*Task description:* All lines below must be repeated exactly, with the pictures omitted.
**** Material for this exercise
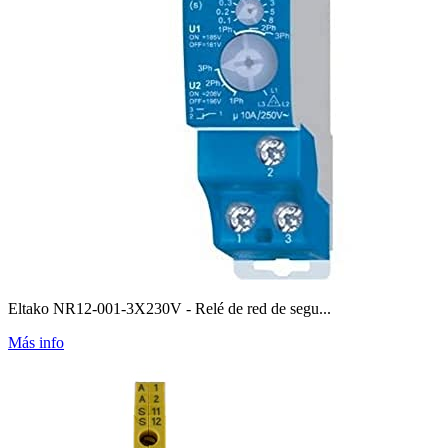
Eltako NR12-001-3X230V - Relé de red de segu...
Más info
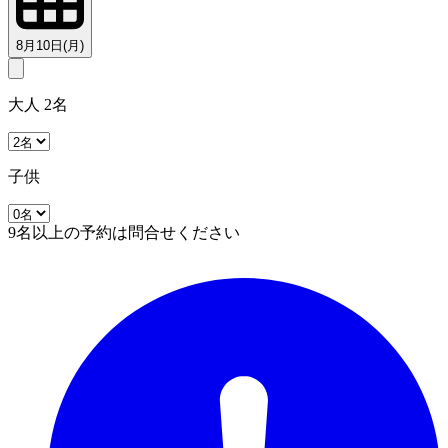
8月10日(月)
大人 2名
子供
9名以上の予約は問合せください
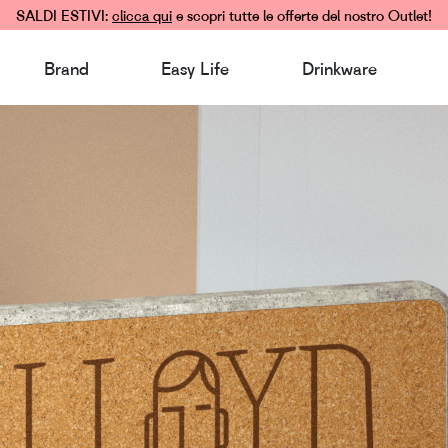
SALDI ESTIVI:
clicca qui
e scopri tutte le offerte del nostro Outlet!
Brand
Easy Life
Drinkware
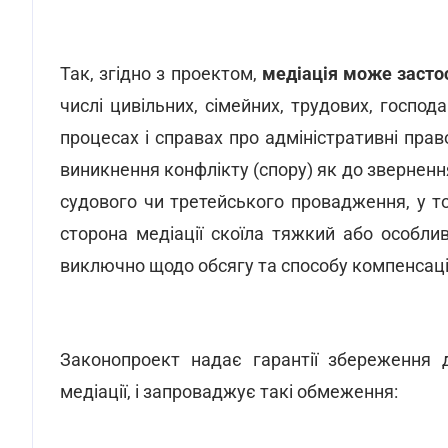
Так, згідно з проектом,
медіація може засто
числі цивільних, сімейних, трудових, господ
процесах і справах про адміністративні пра
виникнення конфлікту (спору) як до звернення 
судового чи третейського провадження, у т
сторона медіації скоїла тяжкий або особл
виключно щодо обсягу та способу компенсаці
Законопроект надає гарантії збереження 
медіації, і запроваджує такі обмеження:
********
*Output below:*
Eltako NR12-001-3X230V - Relé de red de segu...
Más info
8月10日(月)
大人 2名
子供
9名以上の予約は問合せください
SALDI ESTIVI:
clicca qui
e scopri tutte le offerte del nostro Outlet!
Brand
Easy Life
Drinkware
Так, згідно з проектом,
медіація може засто
числі цивільних, сімейних, трудових, господ
процесах і справах про адміністративні пра
виникнення конфлікту (спору) як до звернення 
судового чи третейського провадження, у т
сторона медіації скоїла тяжкий або особл
виключно щодо обсягу та способу компенсаці
Законопроект надає гарантії збереження 
медіації, і запроваджує такі обмеження:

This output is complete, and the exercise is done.